Business leaders say that many of the country's economic woes are caused by political in-fighting. ??Politicians are squabbling over the government's new law to stimulate the economy. Mr Habeck has drafted legislation which should cut bureaucracy and give German businesses billions of euros of tax breaks.
The law has been passed in German parliament's lower house, the Bundestag, but is being blocked by opposition conservatives in the upper house.
Squabbling within Chancellor Olaf Scholz's argumentative three-way governing coalition has also irritated voters, meaning that the government's poll ratings are at a record low.
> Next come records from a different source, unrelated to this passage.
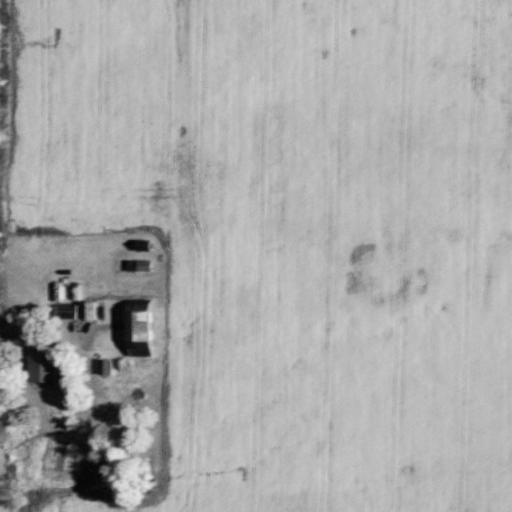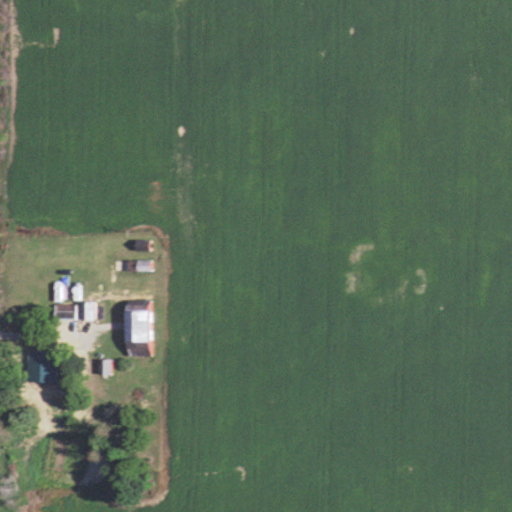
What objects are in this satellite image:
park: (332, 256)
building: (140, 327)
road: (31, 333)
building: (44, 365)
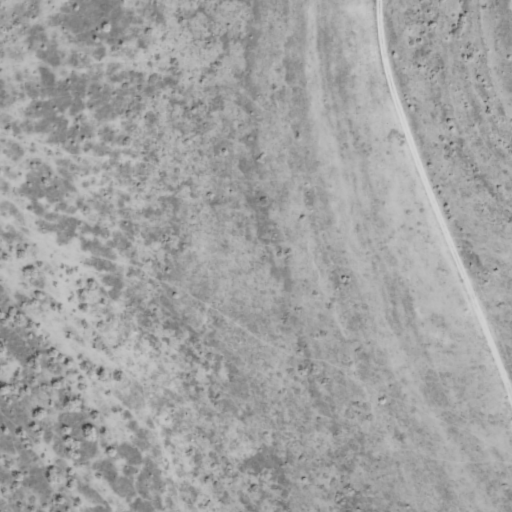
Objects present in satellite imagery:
road: (401, 265)
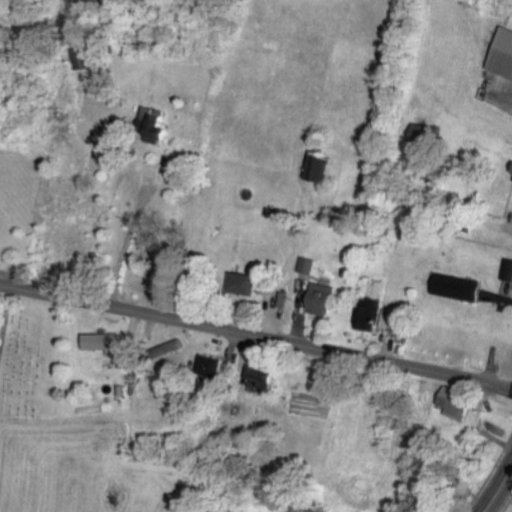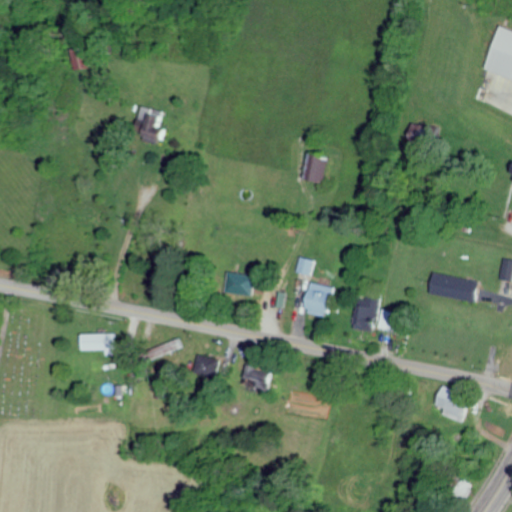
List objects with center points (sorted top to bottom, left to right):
building: (505, 55)
building: (161, 122)
building: (324, 166)
building: (312, 264)
building: (509, 269)
building: (247, 283)
building: (464, 287)
building: (326, 298)
building: (373, 314)
building: (397, 319)
road: (256, 334)
building: (106, 341)
park: (27, 359)
building: (213, 364)
building: (265, 376)
building: (459, 403)
road: (500, 490)
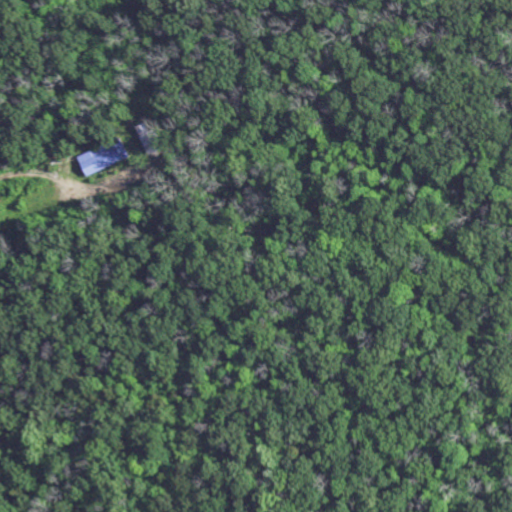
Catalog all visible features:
building: (154, 140)
building: (106, 158)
Initial plans to paper over policy differences with lavish spending were blown up when the constitutional court ruled the government's budget illegal.
Student Elmedina says she is 'not so satisfied' with what Germany has to offer right now
Government leaders have opposing views on what the solution is. ??Economy Minister Robert Habeck's Green Party wants to amend constitutional debt rules to allow more spending on infrastructure. The liberals, who run the finance ministry, view low debt as sacrosanct and are pushing for tough austerity measures.
The obvious divisions within the coalition are creating a lot of "uncertainty", says Professor Stefan Kooths from the Kiel Institute for the World Economy.
Deep unhappiness with the political class isn't hard to find on the streets of Germany's capital.
"We fell, especially under the government of Angela Merkel, a bit asleep," says Berlin resident Cathrin. "So I think we have to catch up against the big economies like China."
Architecture student Elmedina is from Kosovo but, dismayed by a lack of good job opportunities, she's questioning whether her future does now lie in Germany.
"I had an idea that I would be able to live a better life… but I'm not so satisfied with what Germany has to offer right now."